■ Sezione di testo:

• • • •

Al ristorante «il cliente che guida si preoccupa di non superare i livelli consentiti di alcol – spiega Paola Bertinotti del ristorante Pinocchio di Borgomanero in provincia di Novara - e questo inevitabilmente coinvolge tutti i commensali. Per questo da molti anni chiedo ai produttori vini a 12,5 gradi e adesso dovranno per forza arrendersi all`evidenza».
«Bisognerebbe diffondere ancora di più il consumo di vino al calice e quello dei piccoli formati» sottolinea Marina Cvetic, della cantina Masciarelli, ma non si tratta di una strategia difensiva; è piuttosto un adeguamento ai nuovi modi di consumare.
Allora c’è chi cerca di introdurre nella lista dei vini nuove proposte - «piccole chicche italiane da proporre con convinzione», come dice Bertinotti -, mentre per il giornalista Luca Maroni occorre «sviluppare brand non più di piccola selezione per essere performanti sul rapporto quali-quantitativo di ogni singola etichetta, altrimenti non si memorizzano e non si diffondono il nome del vino e del produttore».

• • • •

■ Voci fornite:
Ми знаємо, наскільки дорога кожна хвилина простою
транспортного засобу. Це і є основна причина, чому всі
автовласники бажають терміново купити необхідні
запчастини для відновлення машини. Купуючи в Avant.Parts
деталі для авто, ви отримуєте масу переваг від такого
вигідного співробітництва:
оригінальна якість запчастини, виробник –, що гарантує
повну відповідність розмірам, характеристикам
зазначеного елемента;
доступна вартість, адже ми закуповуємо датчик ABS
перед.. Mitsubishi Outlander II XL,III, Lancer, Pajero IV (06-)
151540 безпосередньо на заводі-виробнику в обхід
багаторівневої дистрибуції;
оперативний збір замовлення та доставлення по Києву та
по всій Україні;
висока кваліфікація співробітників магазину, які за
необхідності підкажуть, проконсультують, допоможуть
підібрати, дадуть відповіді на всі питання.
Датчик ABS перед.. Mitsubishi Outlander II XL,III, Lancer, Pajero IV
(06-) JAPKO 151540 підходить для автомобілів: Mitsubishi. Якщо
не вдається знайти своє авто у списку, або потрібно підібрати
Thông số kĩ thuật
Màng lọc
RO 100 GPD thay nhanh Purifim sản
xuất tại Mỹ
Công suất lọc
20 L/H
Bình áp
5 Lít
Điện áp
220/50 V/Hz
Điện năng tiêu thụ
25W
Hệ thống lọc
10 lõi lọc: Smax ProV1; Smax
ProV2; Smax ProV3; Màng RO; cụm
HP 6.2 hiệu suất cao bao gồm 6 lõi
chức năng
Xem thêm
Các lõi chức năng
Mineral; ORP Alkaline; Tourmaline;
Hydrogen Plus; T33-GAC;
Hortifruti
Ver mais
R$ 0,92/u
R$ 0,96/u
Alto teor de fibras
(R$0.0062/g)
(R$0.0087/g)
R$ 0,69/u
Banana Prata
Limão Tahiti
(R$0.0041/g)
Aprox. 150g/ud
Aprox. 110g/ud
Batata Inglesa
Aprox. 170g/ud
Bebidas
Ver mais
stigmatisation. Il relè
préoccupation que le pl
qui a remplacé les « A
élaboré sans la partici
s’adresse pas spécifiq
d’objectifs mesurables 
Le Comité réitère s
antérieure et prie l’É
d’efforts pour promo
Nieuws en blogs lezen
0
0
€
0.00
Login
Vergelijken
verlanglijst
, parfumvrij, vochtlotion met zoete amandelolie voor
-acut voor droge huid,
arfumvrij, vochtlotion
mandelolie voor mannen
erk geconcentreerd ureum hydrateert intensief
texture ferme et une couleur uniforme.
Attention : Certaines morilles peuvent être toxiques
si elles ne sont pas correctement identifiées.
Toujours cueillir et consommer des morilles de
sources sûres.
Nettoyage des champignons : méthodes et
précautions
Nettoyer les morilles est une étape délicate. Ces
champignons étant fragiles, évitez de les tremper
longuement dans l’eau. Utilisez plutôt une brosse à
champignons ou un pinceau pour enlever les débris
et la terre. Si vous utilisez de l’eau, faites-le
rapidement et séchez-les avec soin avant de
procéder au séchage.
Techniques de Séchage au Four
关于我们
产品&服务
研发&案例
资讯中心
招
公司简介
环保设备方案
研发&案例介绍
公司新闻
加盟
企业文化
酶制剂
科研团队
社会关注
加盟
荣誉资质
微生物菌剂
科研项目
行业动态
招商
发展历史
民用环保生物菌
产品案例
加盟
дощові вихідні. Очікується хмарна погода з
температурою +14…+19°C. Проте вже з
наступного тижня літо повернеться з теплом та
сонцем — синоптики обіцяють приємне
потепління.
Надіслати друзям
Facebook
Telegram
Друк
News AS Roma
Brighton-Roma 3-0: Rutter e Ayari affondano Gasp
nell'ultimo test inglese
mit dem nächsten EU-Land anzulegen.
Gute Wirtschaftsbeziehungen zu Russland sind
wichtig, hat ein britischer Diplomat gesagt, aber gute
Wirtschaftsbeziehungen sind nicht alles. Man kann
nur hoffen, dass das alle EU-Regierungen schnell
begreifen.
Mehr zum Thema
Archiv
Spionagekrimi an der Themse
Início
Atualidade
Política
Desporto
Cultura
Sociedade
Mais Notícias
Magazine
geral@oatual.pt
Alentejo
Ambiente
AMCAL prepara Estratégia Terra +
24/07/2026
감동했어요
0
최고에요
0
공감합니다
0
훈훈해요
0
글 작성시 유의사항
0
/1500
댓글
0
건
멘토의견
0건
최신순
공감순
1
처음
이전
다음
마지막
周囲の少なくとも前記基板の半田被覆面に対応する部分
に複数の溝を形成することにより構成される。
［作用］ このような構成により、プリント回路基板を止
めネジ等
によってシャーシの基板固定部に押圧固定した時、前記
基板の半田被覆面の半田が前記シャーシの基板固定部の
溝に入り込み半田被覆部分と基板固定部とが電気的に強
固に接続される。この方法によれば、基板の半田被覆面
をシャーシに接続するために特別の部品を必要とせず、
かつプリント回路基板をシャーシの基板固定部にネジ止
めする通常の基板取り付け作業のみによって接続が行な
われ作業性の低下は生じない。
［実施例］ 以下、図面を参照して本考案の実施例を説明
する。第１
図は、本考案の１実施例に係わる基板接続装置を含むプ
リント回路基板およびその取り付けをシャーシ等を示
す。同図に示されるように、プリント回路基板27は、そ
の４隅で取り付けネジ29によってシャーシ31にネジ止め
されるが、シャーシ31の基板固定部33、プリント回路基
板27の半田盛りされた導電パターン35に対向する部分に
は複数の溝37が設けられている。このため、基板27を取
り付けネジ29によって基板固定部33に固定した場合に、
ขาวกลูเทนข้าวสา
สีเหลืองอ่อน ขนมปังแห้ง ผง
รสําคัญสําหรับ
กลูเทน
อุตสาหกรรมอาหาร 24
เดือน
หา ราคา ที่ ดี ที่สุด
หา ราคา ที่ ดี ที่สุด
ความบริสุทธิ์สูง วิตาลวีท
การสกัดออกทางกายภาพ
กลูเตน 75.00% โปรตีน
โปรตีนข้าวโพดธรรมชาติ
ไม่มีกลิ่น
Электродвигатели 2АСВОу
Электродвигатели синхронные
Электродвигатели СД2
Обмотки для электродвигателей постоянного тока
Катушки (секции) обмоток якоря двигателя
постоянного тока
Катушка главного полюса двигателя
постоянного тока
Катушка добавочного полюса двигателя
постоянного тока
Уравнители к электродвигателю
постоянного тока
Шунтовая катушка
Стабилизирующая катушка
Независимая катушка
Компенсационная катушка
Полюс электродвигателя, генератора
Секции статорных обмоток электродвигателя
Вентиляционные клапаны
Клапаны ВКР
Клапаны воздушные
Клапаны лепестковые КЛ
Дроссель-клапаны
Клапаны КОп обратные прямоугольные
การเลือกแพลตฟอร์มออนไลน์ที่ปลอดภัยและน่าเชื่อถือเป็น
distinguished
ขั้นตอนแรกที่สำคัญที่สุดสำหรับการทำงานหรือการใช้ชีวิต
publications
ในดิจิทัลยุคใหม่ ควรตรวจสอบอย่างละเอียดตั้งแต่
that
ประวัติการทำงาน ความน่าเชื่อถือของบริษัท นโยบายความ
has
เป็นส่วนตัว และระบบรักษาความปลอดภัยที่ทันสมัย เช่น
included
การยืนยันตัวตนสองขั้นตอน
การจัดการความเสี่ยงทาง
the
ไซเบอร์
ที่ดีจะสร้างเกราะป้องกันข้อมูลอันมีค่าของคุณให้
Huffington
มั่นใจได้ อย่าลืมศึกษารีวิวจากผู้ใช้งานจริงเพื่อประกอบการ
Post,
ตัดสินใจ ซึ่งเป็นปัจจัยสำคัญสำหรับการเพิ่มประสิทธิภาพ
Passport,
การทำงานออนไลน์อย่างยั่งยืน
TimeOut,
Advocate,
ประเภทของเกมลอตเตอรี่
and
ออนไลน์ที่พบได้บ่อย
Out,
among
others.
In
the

• • • •

■ Esercizi:
• A. Riproduci fedelmente il tratto delle voci che va dall'inizio delle voci fino alla riga che contiene "Nettoyer les morilles", compresi entrambi gli estremi.
• B. Per favore, prosegui il testo sul vino al ristorante subito dopo la sua ultima frase.
Il testo sul vino al ristorante e le voci sono materiali distinti.

■ Risposte attese:
• A.
Ми знаємо, наскільки дорога кожна хвилина простою
транспортного засобу. Це і є основна причина, чому всі
автовласники бажають терміново купити необхідні
запчастини для відновлення машини. Купуючи в Avant.Parts
деталі для авто, ви отримуєте масу переваг від такого
вигідного співробітництва:
оригінальна якість запчастини, виробник –, що гарантує
повну відповідність розмірам, характеристикам
зазначеного елемента;
доступна вартість, адже ми закуповуємо датчик ABS
перед.. Mitsubishi Outlander II XL,III, Lancer, Pajero IV (06-)
151540 безпосередньо на заводі-виробнику в обхід
багаторівневої дистрибуції;
оперативний збір замовлення та доставлення по Києву та
по всій Україні;
висока кваліфікація співробітників магазину, які за
необхідності підкажуть, проконсультують, допоможуть
підібрати, дадуть відповіді на всі питання.
Датчик ABS перед.. Mitsubishi Outlander II XL,III, Lancer, Pajero IV
(06-) JAPKO 151540 підходить для автомобілів: Mitsubishi. Якщо
не вдається знайти своє авто у списку, або потрібно підібрати
Thông số kĩ thuật
Màng lọc
RO 100 GPD thay nhanh Purifim sản
xuất tại Mỹ
Công suất lọc
20 L/H
Bình áp
5 Lít
Điện áp
220/50 V/Hz
Điện năng tiêu thụ
25W
Hệ thống lọc
10 lõi lọc: Smax ProV1; Smax
ProV2; Smax ProV3; Màng RO; cụm
HP 6.2 hiệu suất cao bao gồm 6 lõi
chức năng
Xem thêm
Các lõi chức năng
Mineral; ORP Alkaline; Tourmaline;
Hydrogen Plus; T33-GAC;
Hortifruti
Ver mais
R$ 0,92/u
R$ 0,96/u
Alto teor de fibras
(R$0.0062/g)
(R$0.0087/g)
R$ 0,69/u
Banana Prata
Limão Tahiti
(R$0.0041/g)
Aprox. 150g/ud
Aprox. 110g/ud
Batata Inglesa
Aprox. 170g/ud
Bebidas
Ver mais
stigmatisation. Il relè
préoccupation que le pl
qui a remplacé les « A
élaboré sans la partici
s’adresse pas spécifiq
d’objectifs mesurables 
Le Comité réitère s
antérieure et prie l’É
d’efforts pour promo
Nieuws en blogs lezen
0
0
€
0.00
Login
Vergelijken
verlanglijst
, parfumvrij, vochtlotion met zoete amandelolie voor
-acut voor droge huid,
arfumvrij, vochtlotion
mandelolie voor mannen
erk geconcentreerd ureum hydrateert intensief
texture ferme et une couleur uniforme.
Attention : Certaines morilles peuvent être toxiques
si elles ne sont pas correctement identifiées.
Toujours cueillir et consommer des morilles de
sources sûres.
Nettoyage des champignons : méthodes et
précautions
Nettoyer les morilles est une étape délicate. Ces

• B.
Una carta da giocare è quella dei vini di importazione anche se per ora, secondo Maroni, l’offerta «rimane davvero bassa e non aggiornata, tanto che i migliori vini dei migliori nuovi produttori mondiali sono clamorosamente assenti dal mercato italiano, specie le annate recenti».
Questo forse perché le motivazioni del consumo non coincidono con quelle dell’offerta. Secondo Andrea Bolis di Bolis distribuzione, infatti, «da una parte c’è la maggiore curiosità del consumatore per etichette che non ha mai bevuto, mentre dall’altra una maggiore marginalità per i ristoratori sui vini esteri, di cui il cliente molte volte ignora il valore effettivo».
Attenzione però perché, dice Cvetic, «sul lungo termine sarà il consumatore a scegliere i vini in maniera più consapevole, secondo il proprio gusto e il proprio portafoglio».